▶ Work instruction: Print only the lines below from the one with "Московская область, г." to the one with "ment bei der", both included, exactly as they stand. Leave pictures out.
== Supplied records ==
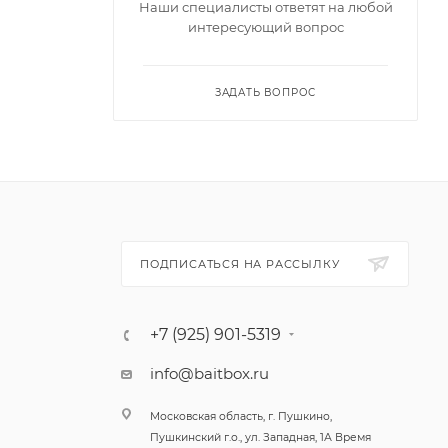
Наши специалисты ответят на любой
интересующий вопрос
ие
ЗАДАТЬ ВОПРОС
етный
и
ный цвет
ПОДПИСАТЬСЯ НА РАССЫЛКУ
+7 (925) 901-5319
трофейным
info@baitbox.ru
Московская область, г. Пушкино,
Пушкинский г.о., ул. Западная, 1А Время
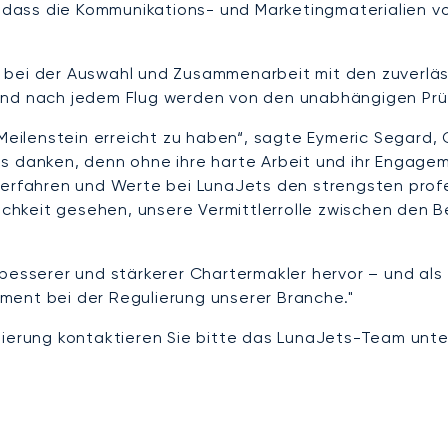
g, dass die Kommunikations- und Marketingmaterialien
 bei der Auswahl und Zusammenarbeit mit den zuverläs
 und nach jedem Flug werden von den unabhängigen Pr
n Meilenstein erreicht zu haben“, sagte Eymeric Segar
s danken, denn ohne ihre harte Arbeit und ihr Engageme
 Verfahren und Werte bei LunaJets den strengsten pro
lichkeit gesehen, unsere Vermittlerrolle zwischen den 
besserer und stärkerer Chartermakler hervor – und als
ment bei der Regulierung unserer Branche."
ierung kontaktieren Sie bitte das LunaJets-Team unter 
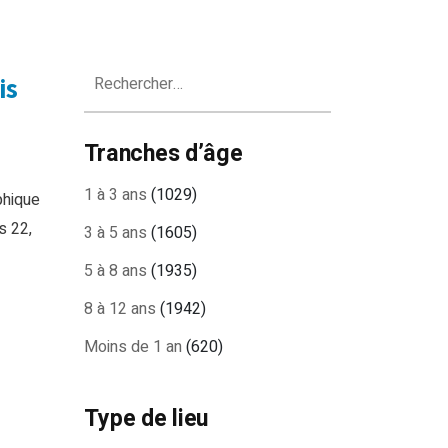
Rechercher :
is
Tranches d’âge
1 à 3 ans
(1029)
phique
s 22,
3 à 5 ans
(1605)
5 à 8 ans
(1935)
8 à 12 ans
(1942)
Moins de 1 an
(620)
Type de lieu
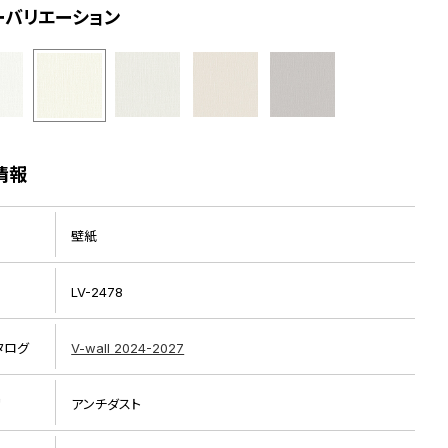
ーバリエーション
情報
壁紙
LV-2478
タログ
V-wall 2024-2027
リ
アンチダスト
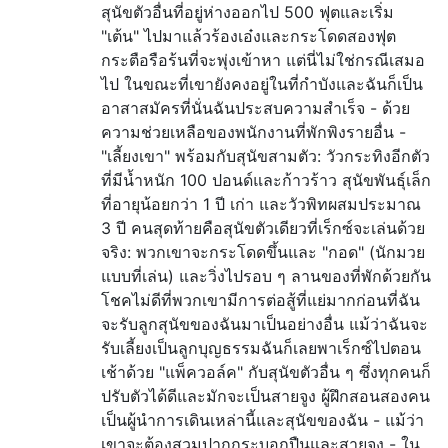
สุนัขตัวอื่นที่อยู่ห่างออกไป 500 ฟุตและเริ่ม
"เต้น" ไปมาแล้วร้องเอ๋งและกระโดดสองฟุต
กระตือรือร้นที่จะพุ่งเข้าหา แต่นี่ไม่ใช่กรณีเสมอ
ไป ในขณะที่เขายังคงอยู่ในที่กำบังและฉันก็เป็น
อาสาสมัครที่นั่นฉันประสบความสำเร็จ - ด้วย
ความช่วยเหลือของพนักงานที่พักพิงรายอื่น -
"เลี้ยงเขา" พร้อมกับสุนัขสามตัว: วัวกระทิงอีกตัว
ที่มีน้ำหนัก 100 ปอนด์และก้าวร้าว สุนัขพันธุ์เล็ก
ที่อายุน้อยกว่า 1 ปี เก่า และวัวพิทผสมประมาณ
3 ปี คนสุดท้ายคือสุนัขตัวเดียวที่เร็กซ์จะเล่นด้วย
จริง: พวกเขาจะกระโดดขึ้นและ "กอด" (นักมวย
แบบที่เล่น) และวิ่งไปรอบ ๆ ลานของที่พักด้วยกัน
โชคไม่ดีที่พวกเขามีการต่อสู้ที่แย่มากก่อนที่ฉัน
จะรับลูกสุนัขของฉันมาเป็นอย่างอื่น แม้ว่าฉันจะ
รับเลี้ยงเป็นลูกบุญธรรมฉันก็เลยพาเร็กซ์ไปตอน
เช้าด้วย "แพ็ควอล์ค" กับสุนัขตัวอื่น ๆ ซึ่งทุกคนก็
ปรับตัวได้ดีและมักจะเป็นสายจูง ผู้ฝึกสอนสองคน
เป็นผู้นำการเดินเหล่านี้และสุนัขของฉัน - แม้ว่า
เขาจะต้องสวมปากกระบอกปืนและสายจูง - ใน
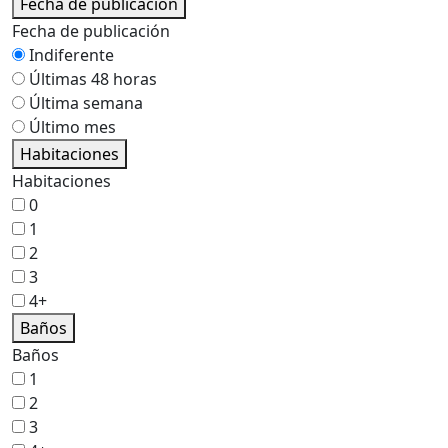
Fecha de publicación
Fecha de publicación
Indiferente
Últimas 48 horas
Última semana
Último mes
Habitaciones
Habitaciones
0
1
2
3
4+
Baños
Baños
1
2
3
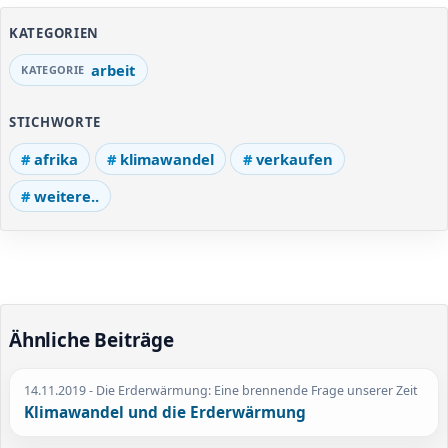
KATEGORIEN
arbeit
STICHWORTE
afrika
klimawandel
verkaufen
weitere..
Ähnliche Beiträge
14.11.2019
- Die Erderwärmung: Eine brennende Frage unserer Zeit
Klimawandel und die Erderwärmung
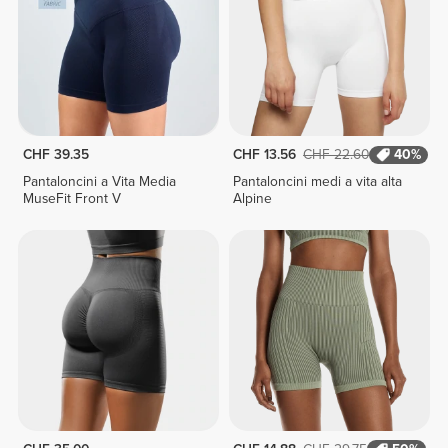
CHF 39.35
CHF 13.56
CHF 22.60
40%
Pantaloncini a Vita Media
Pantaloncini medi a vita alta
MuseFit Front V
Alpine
===
▶ Expected answer:
Московская область, г. Пушкино,
Пушкинский г.о., ул. Западная, 1А Время
g, dass die Kommunikations- und Marketingmaterialien
 bei der Auswahl und Zusammenarbeit mit den zuverläs
 und nach jedem Flug werden von den unabhängigen Pr
n Meilenstein erreicht zu haben“, sagte Eymeric Segar
s danken, denn ohne ihre harte Arbeit und ihr Engageme
 Verfahren und Werte bei LunaJets den strengsten pro
lichkeit gesehen, unsere Vermittlerrolle zwischen den 
besserer und stärkerer Chartermakler hervor – und als
ment bei der Regulierung unserer Branche."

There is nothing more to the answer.